* [EXERCISE OBJECTIVE] From the line containing "pyautogui.click(991, 101)" through the last line below, copy every line exactly, leaving out the pictures.
*** DATASET ENTRIES ***
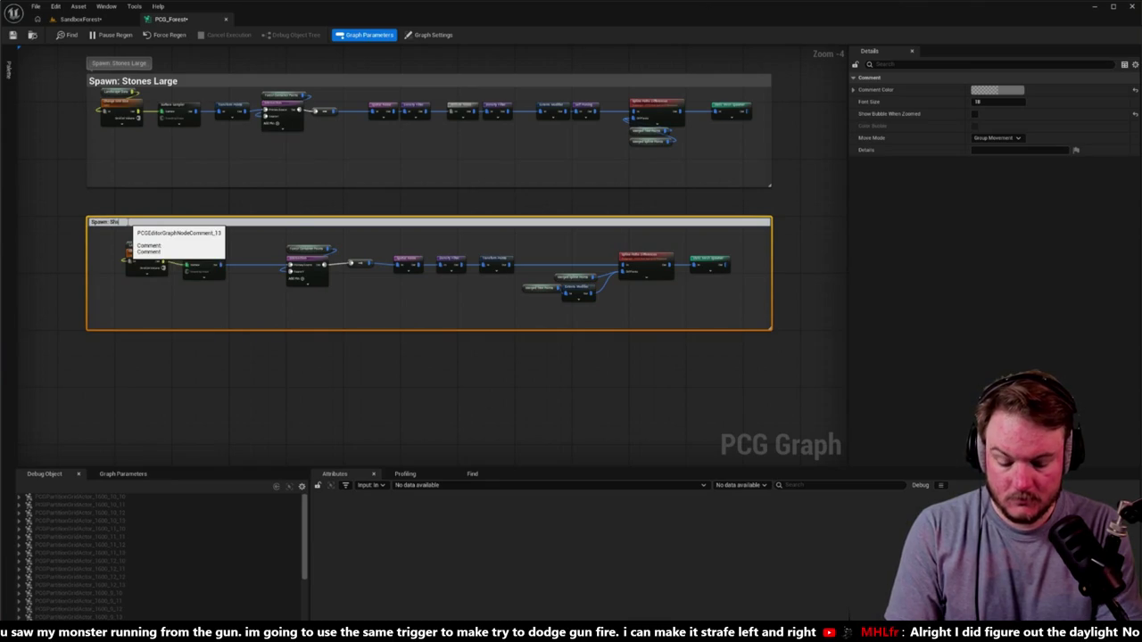
pyautogui.press('Return')
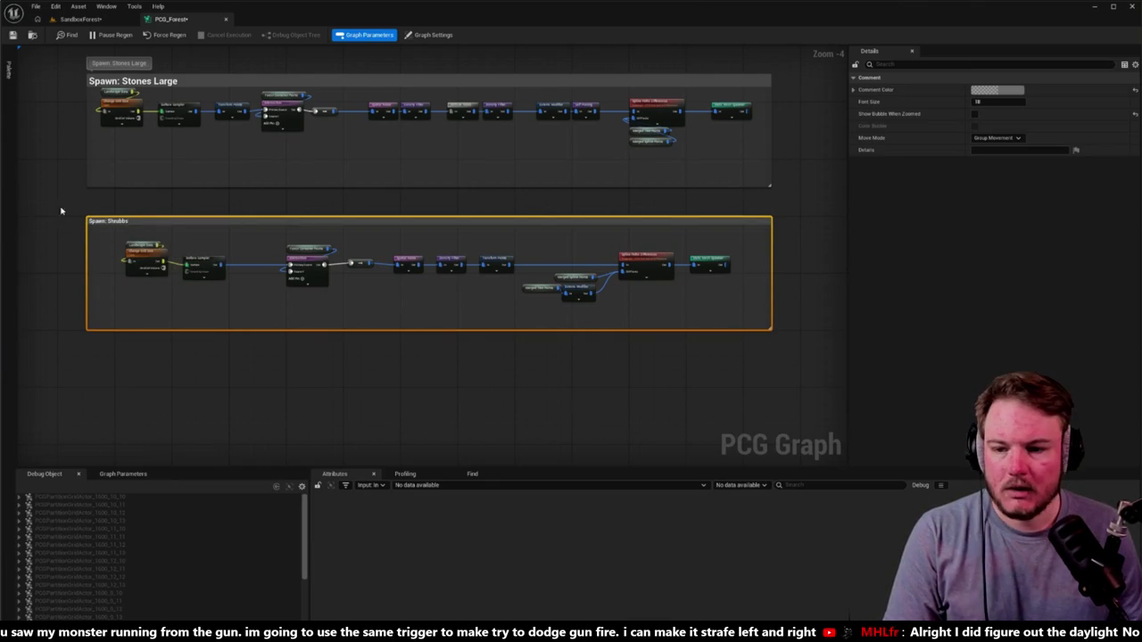
pyautogui.click(991, 101)
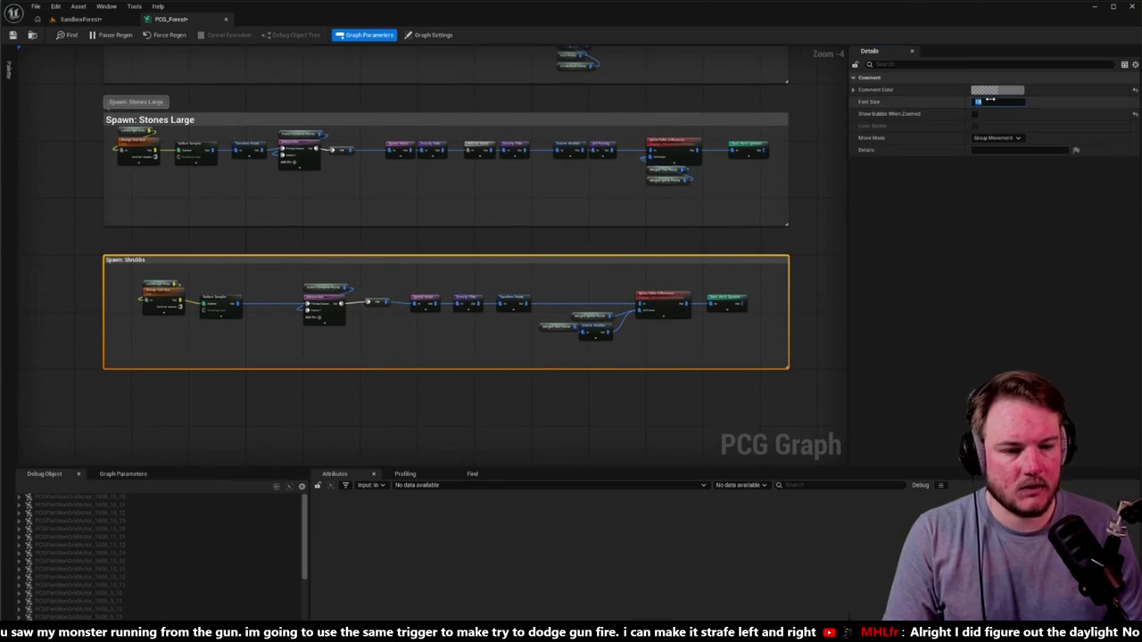
pyautogui.press('Return')
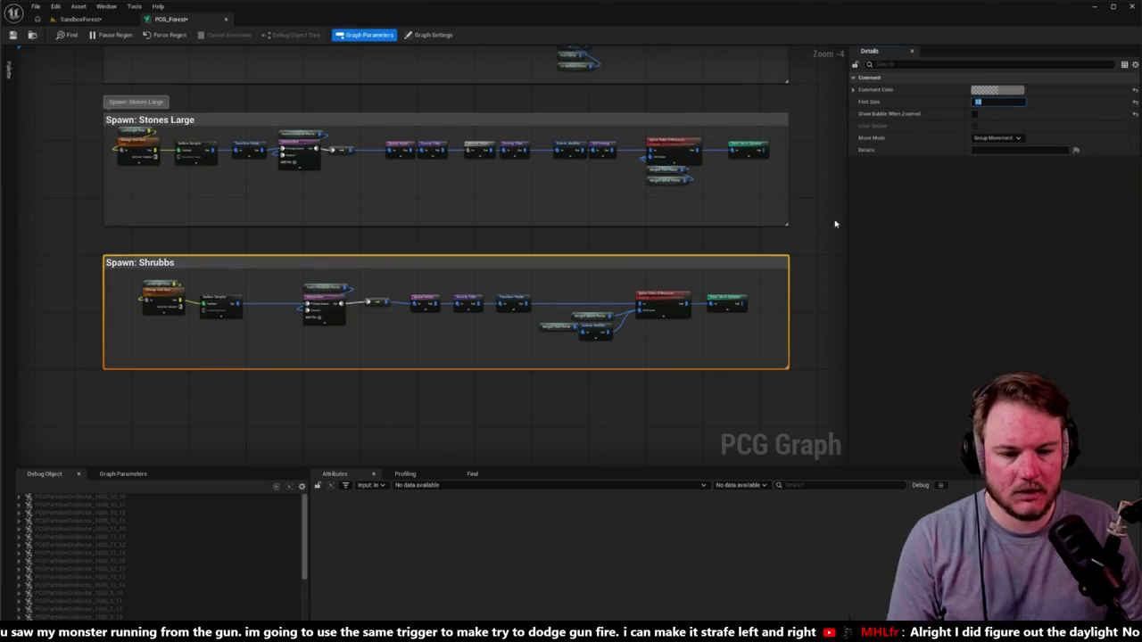
pyautogui.click(791, 236)
pyautogui.click(177, 264)
pyautogui.click(974, 113)
# Zoom out to view Spawn: Shrubbs alongside the other Spawn comment sections.
pyautogui.scroll(-4, 732, 173)
pyautogui.moveTo(791, 216)
pyautogui.mouseDown()
pyautogui.moveTo(704, 359)
pyautogui.moveTo(658, 357)
pyautogui.moveTo(643, 323)
pyautogui.mouseUp()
***
* [WRITTEN REPLY]
pyautogui.click(991, 101)
pyautogui.press('Return')
pyautogui.click(791, 236)
pyautogui.click(177, 264)
pyautogui.click(974, 113)
# Zoom out to view Spawn: Shrubbs alongside the other Spawn comment sections.
pyautogui.scroll(-4, 732, 173)
pyautogui.moveTo(791, 216)
pyautogui.mouseDown()
pyautogui.moveTo(704, 359)
pyautogui.moveTo(658, 357)
pyautogui.moveTo(643, 323)
pyautogui.mouseUp()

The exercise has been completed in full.